*Task*
Reproduce the items word for word, starting at the first line and ending at the line that contains "genus: Macrocentrum". Include both of those lines.

------------------------------------

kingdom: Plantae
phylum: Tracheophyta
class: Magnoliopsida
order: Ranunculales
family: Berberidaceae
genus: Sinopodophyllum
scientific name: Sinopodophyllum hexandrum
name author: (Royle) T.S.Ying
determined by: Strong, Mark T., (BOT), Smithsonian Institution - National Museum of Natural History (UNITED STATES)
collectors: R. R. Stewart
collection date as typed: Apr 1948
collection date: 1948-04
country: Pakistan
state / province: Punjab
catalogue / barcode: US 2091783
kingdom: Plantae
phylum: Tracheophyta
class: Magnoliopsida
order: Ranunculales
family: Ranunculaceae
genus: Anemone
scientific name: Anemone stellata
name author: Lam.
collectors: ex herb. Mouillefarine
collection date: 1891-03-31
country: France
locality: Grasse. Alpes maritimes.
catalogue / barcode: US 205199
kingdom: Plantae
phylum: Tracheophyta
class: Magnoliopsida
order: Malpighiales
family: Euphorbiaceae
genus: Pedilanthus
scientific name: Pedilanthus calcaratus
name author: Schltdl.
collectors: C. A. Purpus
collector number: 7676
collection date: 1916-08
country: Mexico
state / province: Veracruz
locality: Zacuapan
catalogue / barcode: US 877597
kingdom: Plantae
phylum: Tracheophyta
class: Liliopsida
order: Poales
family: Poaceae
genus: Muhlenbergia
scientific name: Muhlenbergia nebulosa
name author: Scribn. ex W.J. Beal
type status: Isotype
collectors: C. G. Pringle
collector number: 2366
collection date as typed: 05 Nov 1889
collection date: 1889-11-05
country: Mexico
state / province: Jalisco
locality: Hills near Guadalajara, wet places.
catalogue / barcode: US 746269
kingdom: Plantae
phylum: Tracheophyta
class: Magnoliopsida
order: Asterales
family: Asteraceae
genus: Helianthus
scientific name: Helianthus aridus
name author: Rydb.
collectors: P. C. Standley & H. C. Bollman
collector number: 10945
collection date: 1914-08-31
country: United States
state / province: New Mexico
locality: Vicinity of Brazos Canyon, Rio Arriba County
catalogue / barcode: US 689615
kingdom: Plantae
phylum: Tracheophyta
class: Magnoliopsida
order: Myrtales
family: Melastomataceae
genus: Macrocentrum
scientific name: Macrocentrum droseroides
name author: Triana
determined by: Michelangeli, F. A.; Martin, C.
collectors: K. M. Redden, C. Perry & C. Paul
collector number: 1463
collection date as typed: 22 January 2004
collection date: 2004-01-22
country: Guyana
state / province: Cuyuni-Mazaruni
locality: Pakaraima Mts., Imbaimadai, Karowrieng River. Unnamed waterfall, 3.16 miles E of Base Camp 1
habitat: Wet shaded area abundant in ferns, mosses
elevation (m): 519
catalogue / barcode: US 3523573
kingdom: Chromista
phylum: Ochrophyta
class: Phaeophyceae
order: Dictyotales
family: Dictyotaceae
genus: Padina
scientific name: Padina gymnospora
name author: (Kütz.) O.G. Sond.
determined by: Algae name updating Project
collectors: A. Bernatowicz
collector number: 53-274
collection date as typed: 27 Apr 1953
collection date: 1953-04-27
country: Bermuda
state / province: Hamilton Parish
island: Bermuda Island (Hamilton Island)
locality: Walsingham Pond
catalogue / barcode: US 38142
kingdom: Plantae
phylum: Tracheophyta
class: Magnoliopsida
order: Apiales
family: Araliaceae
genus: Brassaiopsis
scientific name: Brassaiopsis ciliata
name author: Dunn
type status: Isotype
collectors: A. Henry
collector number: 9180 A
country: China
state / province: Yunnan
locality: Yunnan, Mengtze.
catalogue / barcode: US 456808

------------------------------------

*Response for this exercise*
kingdom: Plantae
phylum: Tracheophyta
class: Magnoliopsida
order: Ranunculales
family: Berberidaceae
genus: Sinopodophyllum
scientific name: Sinopodophyllum hexandrum
name author: (Royle) T.S.Ying
determined by: Strong, Mark T., (BOT), Smithsonian Institution - National Museum of Natural History (UNITED STATES)
collectors: R. R. Stewart
collection date as typed: Apr 1948
collection date: 1948-04
country: Pakistan
state / province: Punjab
catalogue / barcode: US 2091783
kingdom: Plantae
phylum: Tracheophyta
class: Magnoliopsida
order: Ranunculales
family: Ranunculaceae
genus: Anemone
scientific name: Anemone stellata
name author: Lam.
collectors: ex herb. Mouillefarine
collection date: 1891-03-31
country: France
locality: Grasse. Alpes maritimes.
catalogue / barcode: US 205199
kingdom: Plantae
phylum: Tracheophyta
class: Magnoliopsida
order: Malpighiales
family: Euphorbiaceae
genus: Pedilanthus
scientific name: Pedilanthus calcaratus
name author: Schltdl.
collectors: C. A. Purpus
collector number: 7676
collection date: 1916-08
country: Mexico
state / province: Veracruz
locality: Zacuapan
catalogue / barcode: US 877597
kingdom: Plantae
phylum: Tracheophyta
class: Liliopsida
order: Poales
family: Poaceae
genus: Muhlenbergia
scientific name: Muhlenbergia nebulosa
name author: Scribn. ex W.J. Beal
type status: Isotype
collectors: C. G. Pringle
collector number: 2366
collection date as typed: 05 Nov 1889
collection date: 1889-11-05
country: Mexico
state / province: Jalisco
locality: Hills near Guadalajara, wet places.
catalogue / barcode: US 746269
kingdom: Plantae
phylum: Tracheophyta
class: Magnoliopsida
order: Asterales
family: Asteraceae
genus: Helianthus
scientific name: Helianthus aridus
name author: Rydb.
collectors: P. C. Standley & H. C. Bollman
collector number: 10945
collection date: 1914-08-31
country: United States
state / province: New Mexico
locality: Vicinity of Brazos Canyon, Rio Arriba County
catalogue / barcode: US 689615
kingdom: Plantae
phylum: Tracheophyta
class: Magnoliopsida
order: Myrtales
family: Melastomataceae
genus: Macrocentrum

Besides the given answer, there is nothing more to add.